Selection:
CISA was established in 2018 as the federal government’s principal civilian cybersecurity agency, chartered to protect critical infrastructure, coordinate threat intelligence sharing between government and private sectors, and provide direct technical assistance to federal agencies and state and local governments. At its peak, the agency had approximately 3,292 authorized positions [11] and administered a broad portfolio of programs spanning vulnerability advisories, incident response support, regional field operations, sector risk management, election security, and international coordination.

The agency’s operating model was designed around a fundamental asymmetry: private sector organizations and under-resourced government entities could rely on CISA for threat intelligence, vulnerability assessments, and incident response expertise that would otherwise require substantial internal investment to replicate. When functioning as intended, this model allowed the federal government to absorb the overhead of maintaining the infrastructure — trained analysts, secure information-sharing channels, sector-specific expertise, and bilateral relationships with foreign partners — and distribute the benefit at no cost to thousands of organizations that lacked the scale to build equivalent capabilities independently.

The budget trajectory of the past fifteen months has placed that model under acute stress. The FY2026 budget reduced CISA’s authorized workforce from approximately 3,292 to 2,324 positions [11]. DOGE-driven reductions and agency buyouts removed roughly 1,000 additional staff, with reporting indicating extensive senior leadership departures by mid-2025 [9]. The FY2027 proposal, released in the first week of April 2026, represents a further reduction — a $707 million gross-reduction figure that administration documents characterize as refocusing the agency on its “core mission” while eliminating “weaponization and waste” [1][3][7]. Critics and former agency officials argue it removes capabilities with no private-sector equivalent. Regardless of which framing one accepts, the operational consequence is the same: a sustained and accelerating contraction of federal cybersecurity capacity.

Security Analysis

The Scale of the Proposed Reduction

The FY2027 budget request would reduce CISA’s total funding to approximately $2 billion from a FY2025 baseline of roughly $3 billion — a cumulative reduction of approximately one-third across two budget cycles [1][2][3]. The single-year figure of $707 million is the headline from administration documents, though budget appendix documents show a different figure of approximately $360–386 million in net cuts, a discrepancy that reflects different baseline comparisons and accounting methodologies [7]. Regardless of which figure is used as the reference, the operational reality is a sustained and accelerating contraction of federal cybersecurity capacity.

Direction 1:
In the passage on CISA's budget, to roughly how many authorized positions did the FY2026 budget reduce the agency's workforce?
Direction 2:
Summarize the passage on CISA's budget in two sentences.

Dataset section:

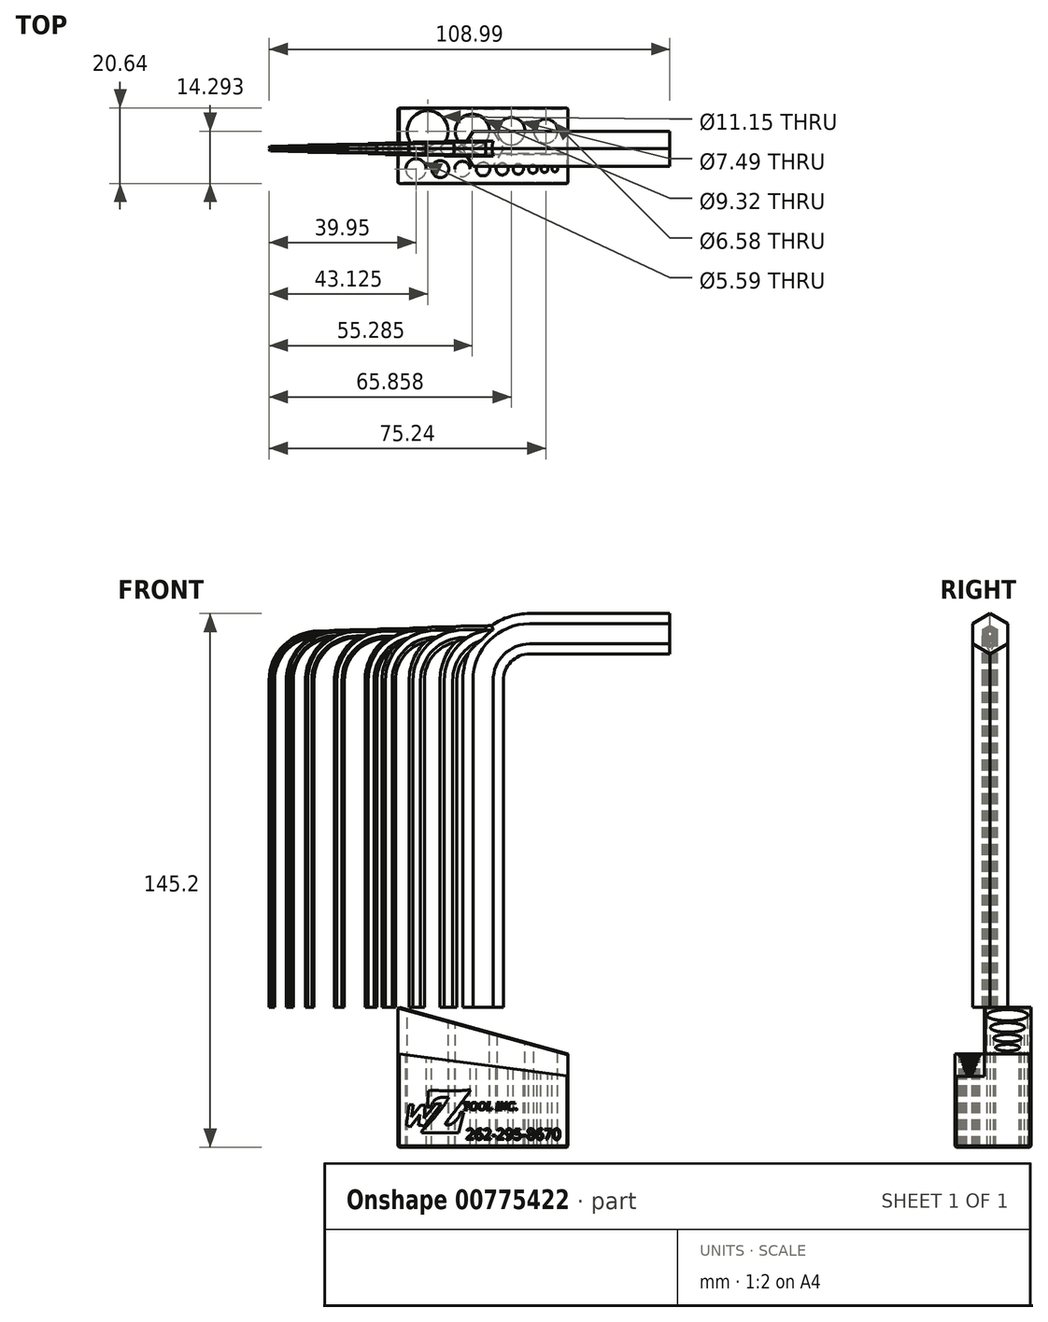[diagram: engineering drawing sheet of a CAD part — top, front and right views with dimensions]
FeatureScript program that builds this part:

Exercise result 1:
About 2,324 positions, down from about 3,292.

Exercise result 2:
CISA was set up in 2018 as the main civilian federal cybersecurity agency, giving threat intelligence, vulnerability assessments, and incident response help at no cost to organizations that could not build those capabilities themselves. Workforce cuts and a FY2027 request that would lower its funding from about $3 billion to about $2 billion have put that model under acute stress, producing a sustained and accelerating contraction of federal cybersecurity capacity.